NEW YORK >> U.S. stocks fell Wednesday as more steam came out of Wall Street’s huge, record-breaking rally.

The S&P 500 sank 0.9% for its first three-day losing streak since early September. It was coming off two small losses since setting an all-time high on Friday, and the pullback follows a superb run where the index had rallied to six straight winning weeks, its longest such streak of the year.

The Dow Jones Industrial Average dropped 409 points, or 1%, while the Nasdaq composite tumbled 1.6% after Nvidia and other Big Tech stocks were among the market’s heaviest weights.

All told, the S&P 500 fell 53.78 points to 5,797.42. The Dow dropped 409.94 to 42,514.95, and the Nasdaq composite fell 296.47 to 18,276.65.

Momentum has reversed for stocks this week as pressure has increased from rising Treasury yields.
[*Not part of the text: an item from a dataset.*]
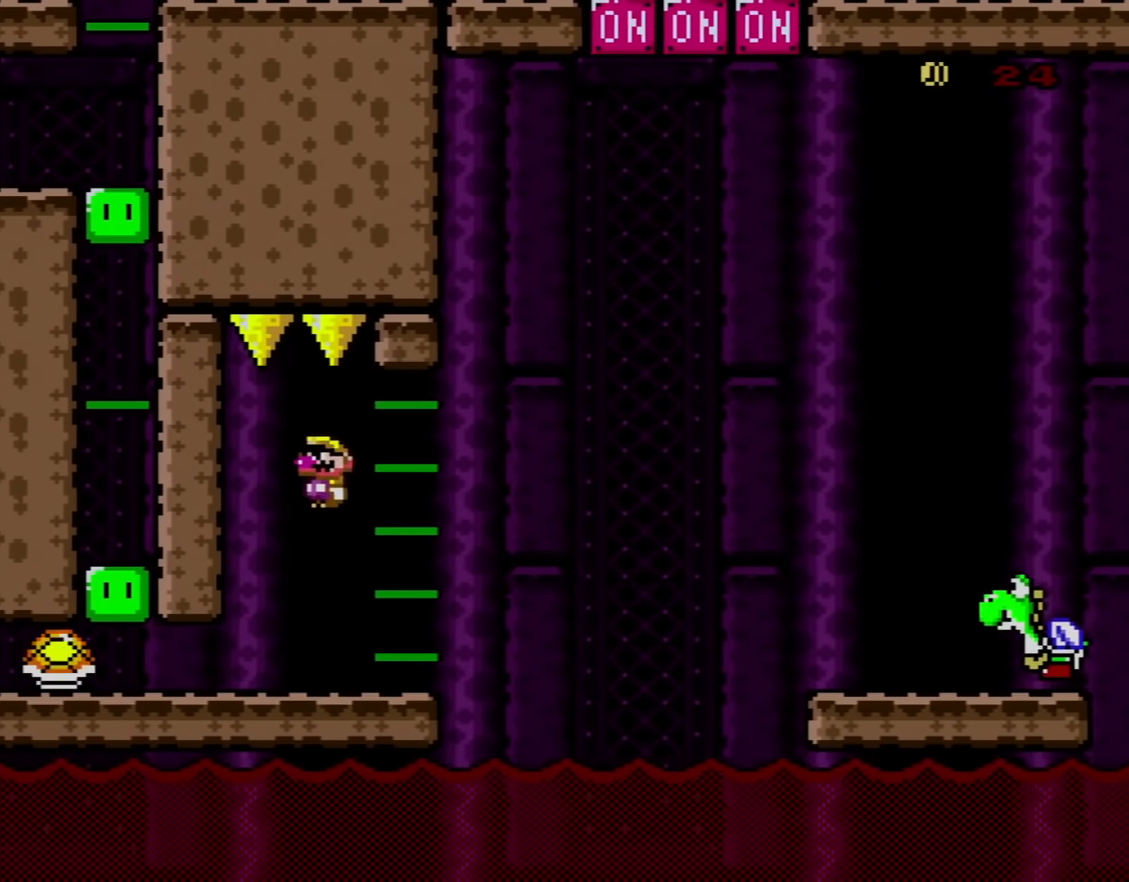
{"buttons": ["Y", "DPAD_RIGHT"], "events": [[83, "DPAD_UP", "up"], [133, "DPAD_LEFT", "up"], [217, "DPAD_RIGHT", "down"], [317, "DPAD_LEFT", "down"], [317, "DPAD_RIGHT", "up"], [367, "DPAD_UP", "down"], [434, "DPAD_LEFT", "up"], [467, "DPAD_RIGHT", "down"], [467, "DPAD_UP", "up"]]}
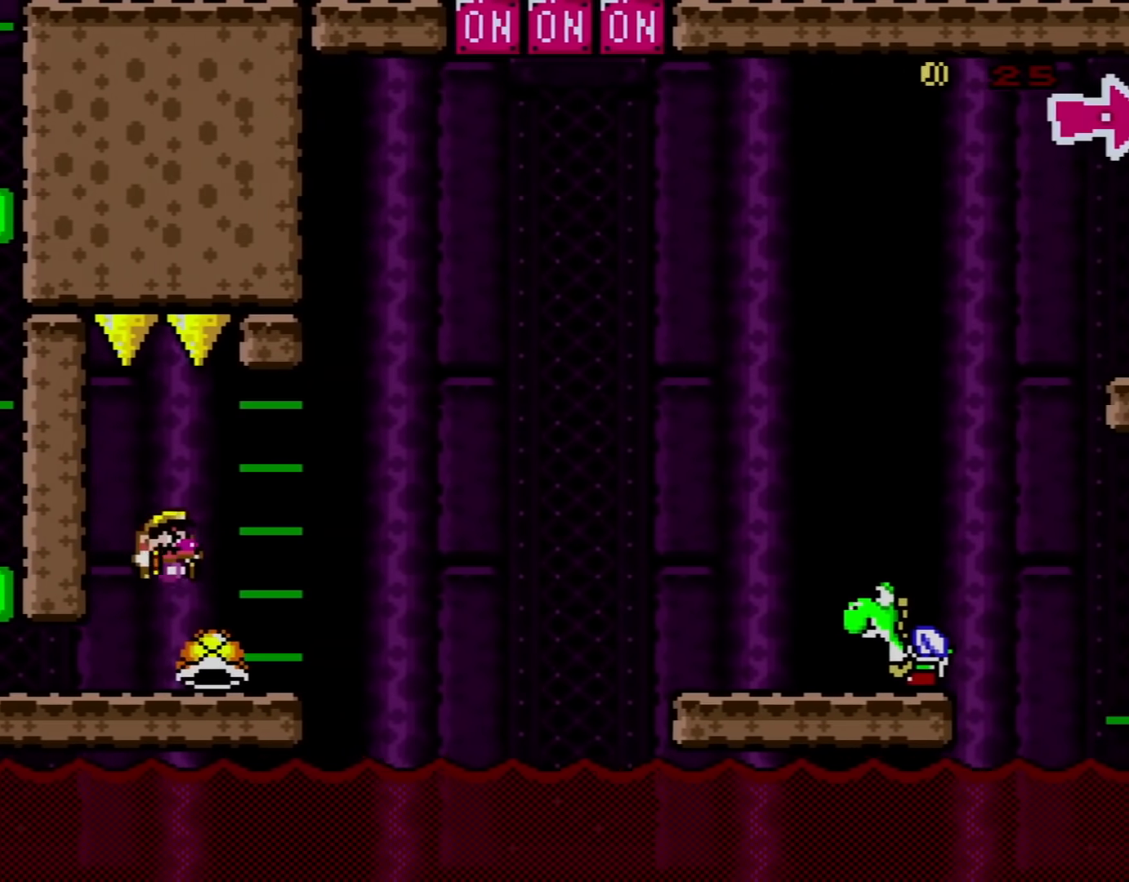
{"buttons": ["B", "Y", "DPAD_UP", "DPAD_RIGHT"], "events": [[284, "DPAD_UP", "down"], [334, "B", "down"]]}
Higher yields can make investors less willing to pay high prices for stocks, which critics say already look too expensive after they rose faster than corporate profits.

“Slowly, then suddenly,” stock investors have been noticing the moves in the bond market, along with the rally for the U.S. dollar’s value against other currencies, according to Jonathan Krinsky at BTIG.

McDonald’s helped pull the market lower and dropped 5.1% after federal health officials linked its Quarter Pounder burgers with an E. coli outbreak that’s affected at least 49 people in 10 states. Investigators are still trying to find what specific ingredient is contaminated, and the Centers for Disease Control and Prevention said McDonald’s stopped using fresh slivered onions and quarter pound beef patties in several states while the investigation is ongoing.

Coca-Cola fell 2.1% even though it reported stronger profit and revenue for the latest quarter than analysts expected. The company benefited from higher prices for its products, but a lot of focus was on how much product the company shipped during the quarter, and that fell short of some estimates.

Boeing slipped 1.8% in what could be one of the most consequential days in years for the troubled aerospace manufacturer.

The company reported a loss of more than $6 billion for the latest quarter, as it waited to see the results of a vote by machinists later in the day that could end a production-crippling strike. Boeing stock has lost nearly 40% this year.

The market’s most impactful losses came from Big Tech stocks. They have been battling criticism for a while that their prices soared too high amid Wall Street’s frenzy around artificial-intelligence technology. Nvidia’s 2.8% drop and Apple’s 2.2% fall were the two heaviest weights on the S&P 500.

Helping to limit the losses for indexes was AT&T, which rose 4.6% after reporting stronger profit for the latest quarter than analysts expected

Texas Instruments climbed 4% after the semiconductor company reported stronger profit and revenue than analysts expected. While revenue from industrial users declined from the prior quarter, CEO Haviv Ilan said all other end markets grew.

Northern Trust rallied 7% after likewise topping analysts’ estimates for profit and revenue in the latest quarter.

In the bond market, the yield on the 10-year Treasury rose again to 4.23% from 4.21% late Tuesday and from just 4.08% Friday.

Treasury yields have been climbing after a raft of reports have shown the U.S. economy remains stronger than expected. That’s good news for Wall Street, because it bolsters hopes that the economy can escape from the worst inflation in generations without the painful recession that many had worried was inevitable.